You know we all have our own stories-I graduated from college with a degree in English, couldn't find a job in my field and worked as a receptionist at a Fred Astaire dance studio for minimum wage, while living in a shared house with five other people for $80 dollars a month, with a food budget of $l8.00 a week, while I attended graduate school to get a teaching certificate so I could get a "real" job- at which point I began working ten hour days at a salary of $l6,500 per year.
But the only thing that held it together and made it possible for me was that my father gave me $2,000 to buy a used car for a graduation present. If I hadn't had him to do that, I wouldn't have been able to get between my job and school, etc. because there was no public transportation after a certain time at night, and I certainly wouldn't have had any way to save money for a car on my own. Every penny I had went into my living expenses. So I feel for people who don't have parental support (maybe because their own parents are struggling to make ends meet).
The sad thing is is that though housing costs went through the roof between the late '80's and the late 90's (at least in the part of the country I lived in) when I quit teaching full time in l989 (to stay home with my children) I was making $26,000 a year in NJ, and when I went back to teaching full time in 2000, I was making $28,000 a year in NC.
So in the space of eleven years, although the average cost of a house in the US soared, the average salary for a teacher (with an advanced degree) had barely moved.

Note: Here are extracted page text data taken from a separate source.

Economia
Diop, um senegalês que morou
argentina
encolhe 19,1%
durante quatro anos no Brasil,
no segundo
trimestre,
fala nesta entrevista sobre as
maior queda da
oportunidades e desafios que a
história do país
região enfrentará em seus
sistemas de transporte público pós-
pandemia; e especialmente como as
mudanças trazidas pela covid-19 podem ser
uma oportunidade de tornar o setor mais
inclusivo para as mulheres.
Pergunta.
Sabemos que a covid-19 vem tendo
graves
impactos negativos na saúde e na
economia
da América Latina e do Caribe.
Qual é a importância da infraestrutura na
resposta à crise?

I don't know anything about owning your own business, etc. I do know that people who worked in what were considered middle class professions (such as teaching), used to be able to afford to buy homes and save money for retirement. I know that now it has become harder.

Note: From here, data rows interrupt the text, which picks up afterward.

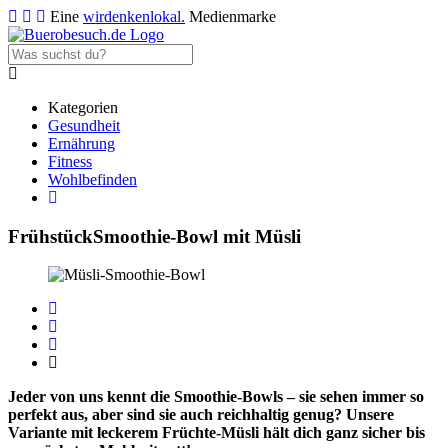
Eine
wirdenkenlokal.
Medienmarke
Kategorien
Gesundheit
Ernährung
Fitness
Wohlbefinden
Frühstück
Smoothie-Bowl mit Müsli
Jeder von uns kennt die Smoothie-Bowls – sie sehen immer so
perfekt aus, aber sind sie auch reichhaltig genug? Unsere
Variante mit leckerem Früchte-Müsli hält dich ganz sicher bis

Foxfyre-$52,000 before taxes is great for a single person, or even a young couple just starting out. I'm not arguing that. But if you expect to pay a mortgage and feed and clothe a family while saving money for your children's education and your own retirement-it gets a little stickier.
What you said about overtime speaks to Locked's point.
A person used to be able to work one job and have a life. Now a person has to work two or three jobs, or work one job sixty or seventy hours a week to keep his or her head above water.

I would not want to be just starting out now. I agree with Locked that it is harder for those who are.
0 Replies
 
squinney
 
  1  
Reply Sun 25 Mar, 2007 02:18 pm
Harder than our great-grandparents that worked sun up to sun down toiling in the soil with mule drawn equipment?

Harder than our grandparents coming out of the depression?

Harder than our parents, most of whom did not go to college?

The idea that everybody should be able to attend college is a fairly new idea, coming around the time I was graduating high school.

Home ownership is a nice goal, but it isn't a right. Owning a car would be nice, but it isn't a right or a necessity with public transport.

I know what LockeD is saying regarding the transfer of money to the upper class through tax codes that are assbackwards, but I can't go along with todays younger generations having a harder time meeting their basic needs.